The quest for immortality is a theme for much of Sumerian literature, best illustrated in the epic of Gilgamesh, but present in many forms in other texts. Immortality has always been a human obsession, of course. What interests me about Sumerian culture is what it reveals about the human mind at the onset of civilization, and in this particular blog, when and how began the notion of a “king” (or “queen”) as an entity with divine powers with a birthright to rule.
When and why did humans begin to entertain the notion that some humans are more special than others and entitled to have life and death power over the lives of others? While most of us take the idea of royalty for granted, the shift that historically took place from showing respect and obedience to those whose leadership was earned, and ascribing a “divine right to rule” to kings as a birthright, with all the accompanying petty privileges that come along with that birthright, is not quite so obvious, at least not to me.
I do not yet have an answer, but some clues can be found in Sumerian culture. The ideas discussed in this blog are extracted from a scholarly article by Gebhard J. Selz titled “THE TABLET WITH HEAVENLY WRITING’ OR HOW TO BECOME A STAR.”

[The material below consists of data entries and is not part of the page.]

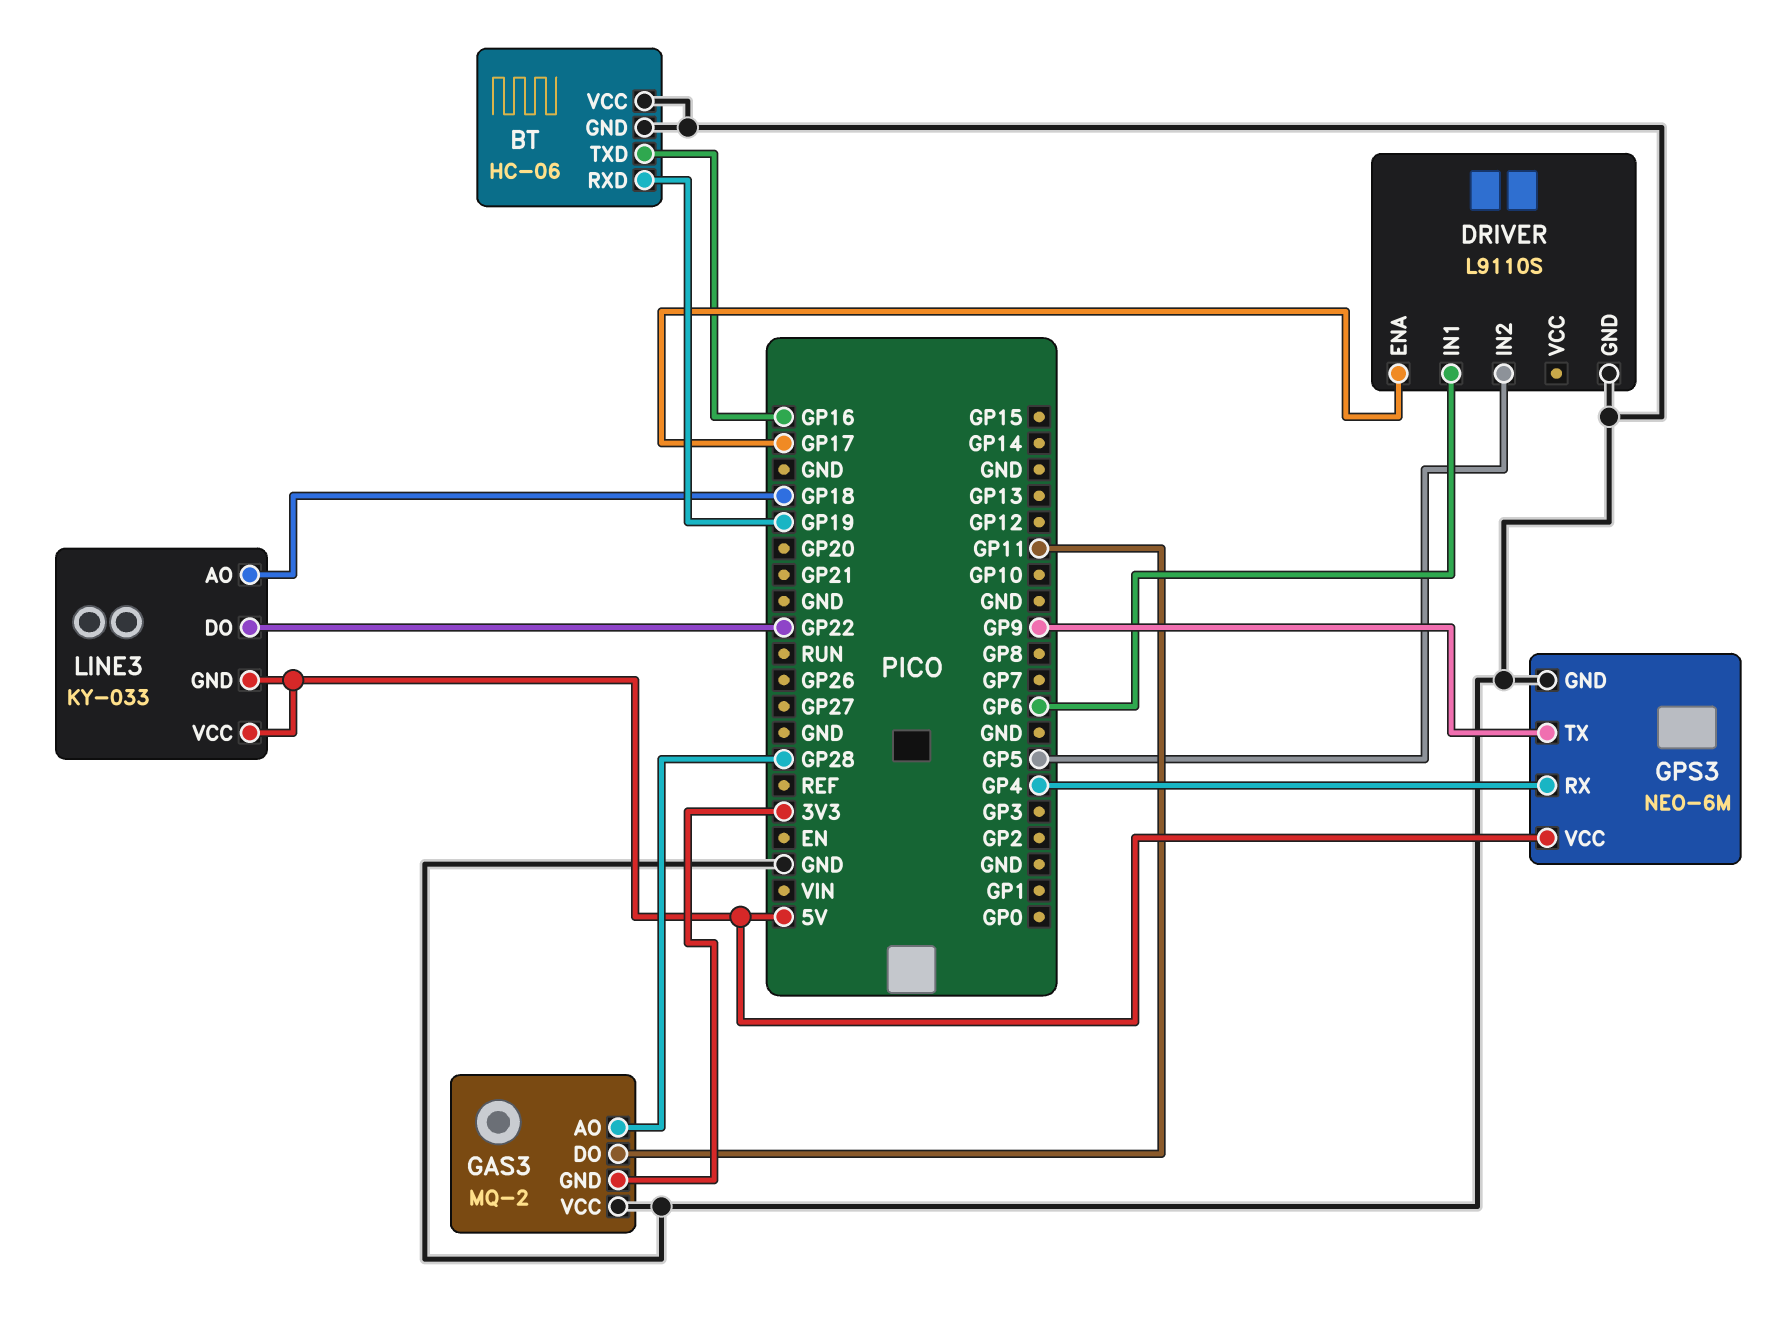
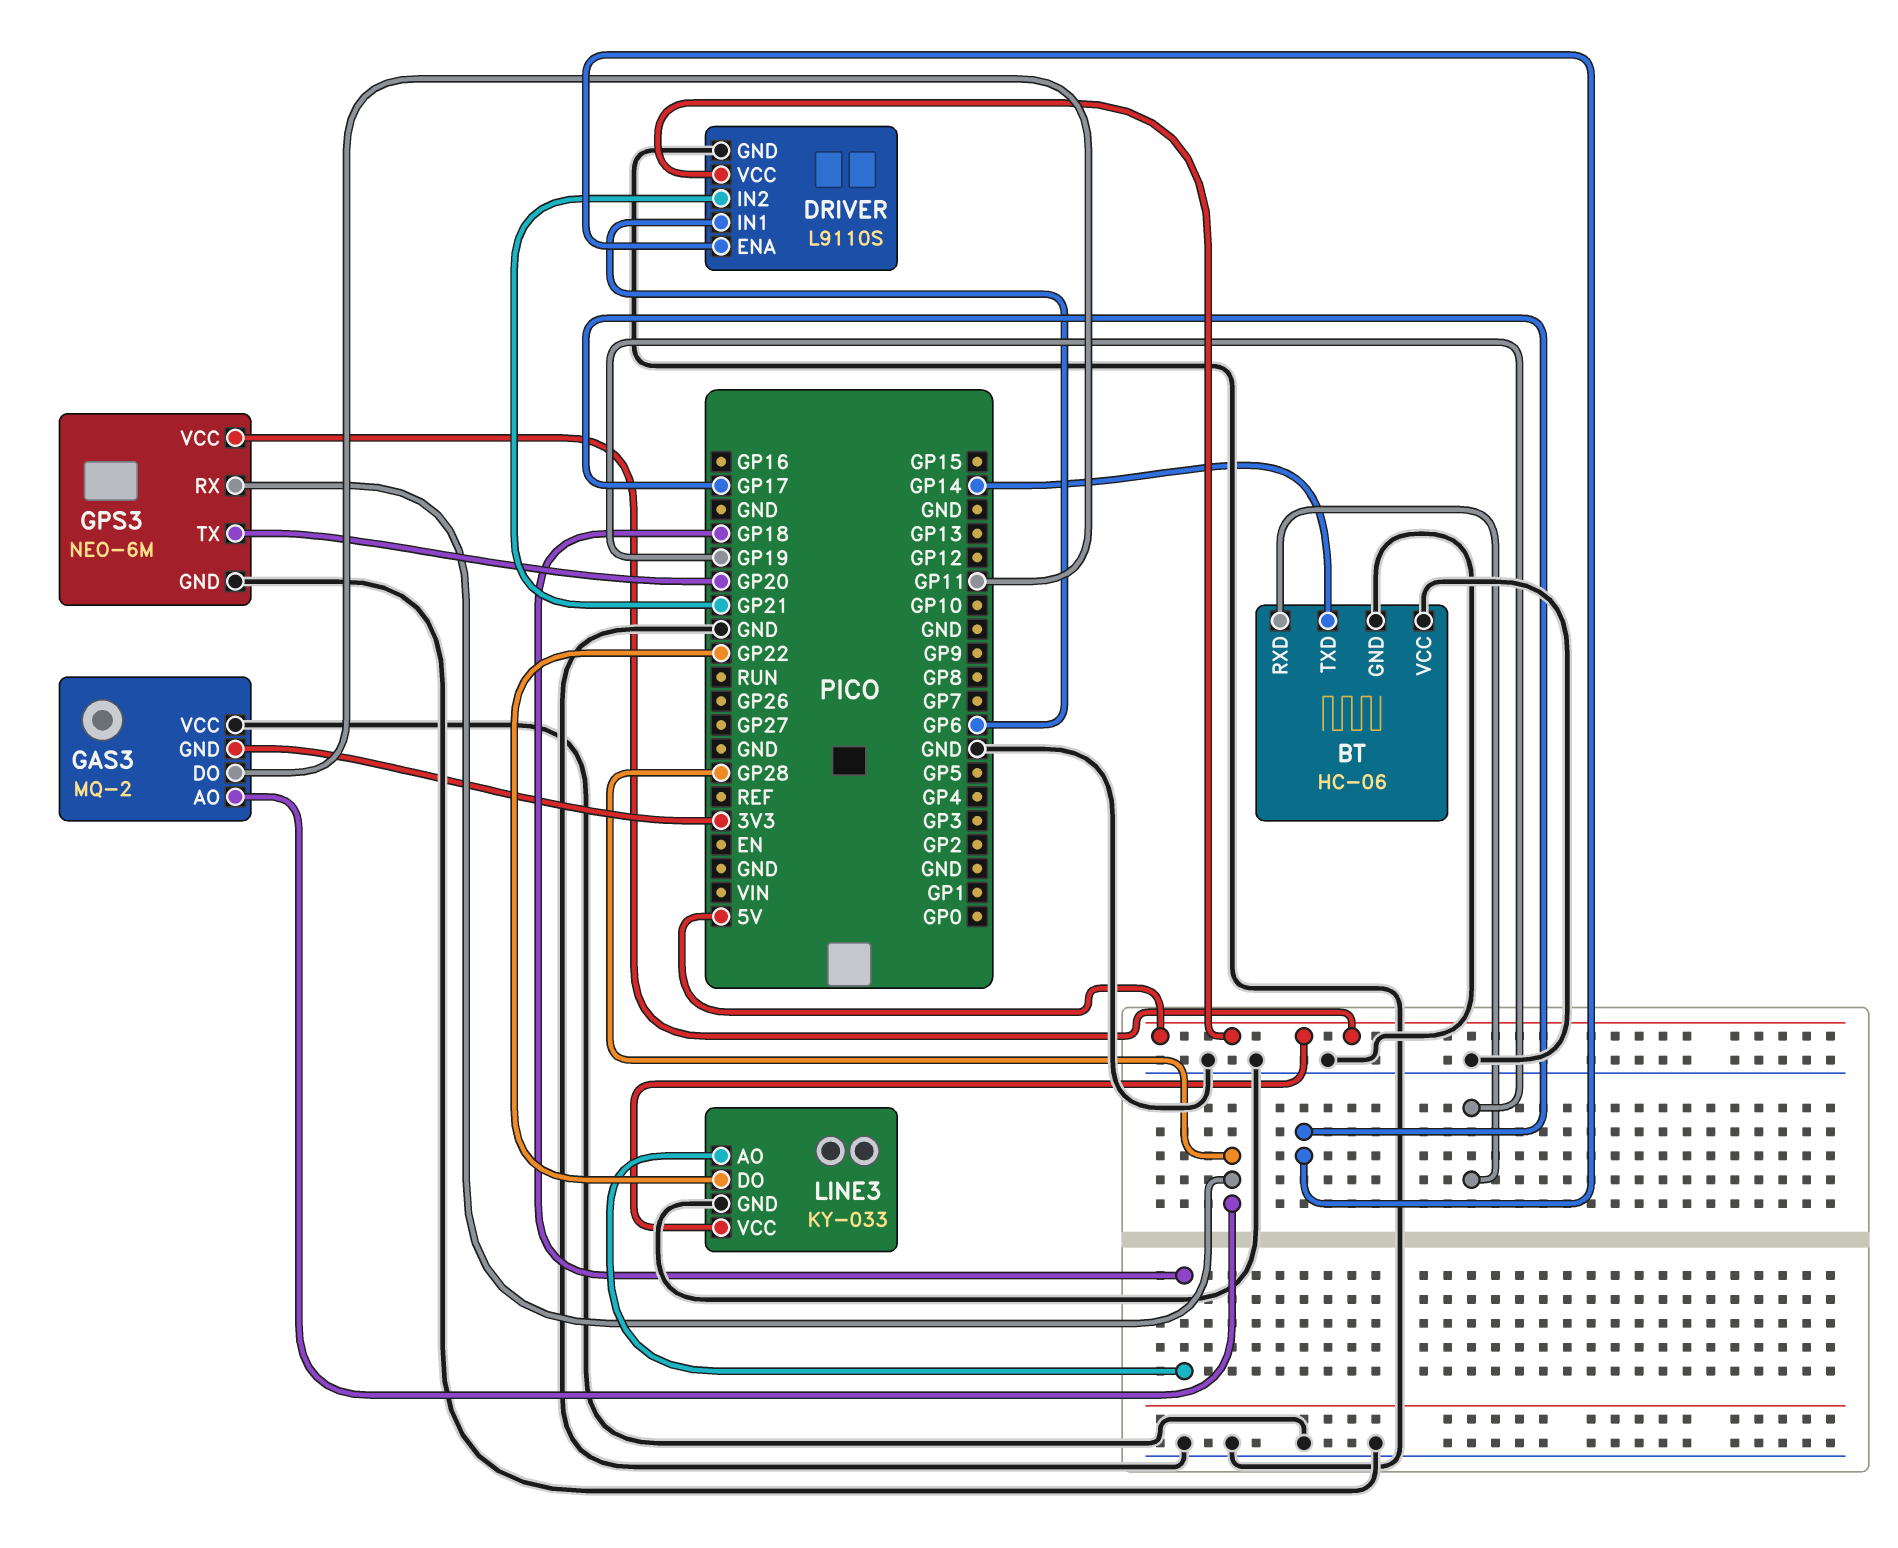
BT pin TXD: GP16 -> GP14
DRIVER pin IN2: GP5 -> GP21
DRIVER pin VCC: none -> 5V
GPS3 pin RX: GP4 -> GP28
GPS3 pin TX: GP9 -> GP20
LINE3 pin GND: 5V -> GND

Selz makes a persuasive case that the interests that third millennium Sumerians took in astronomy also reflected the Sumerian people’s beliefs that the cosmos (the stars, the constellations, etc.) was a “tablet” upon which the gods wrote not just their decrees but also the destiny of especially worthy people. Unlike tablets of clay, the sky tablet was indestructible. Therefore, to have one’s deeds written in the cosmos would ensure an immortal presence in the recorded history of the heavens.
The different stars and their arrangements in a constellation were presumed to be the gods’ equivalent of the Sumerian people’s cuneiform writing. That some tablets were made of lapis lazuli with specks of pyrite may suggest an attempt to symbolize or emulate the blue of the heavens and the sparkle of stars of that permanent written record that is the cosmos.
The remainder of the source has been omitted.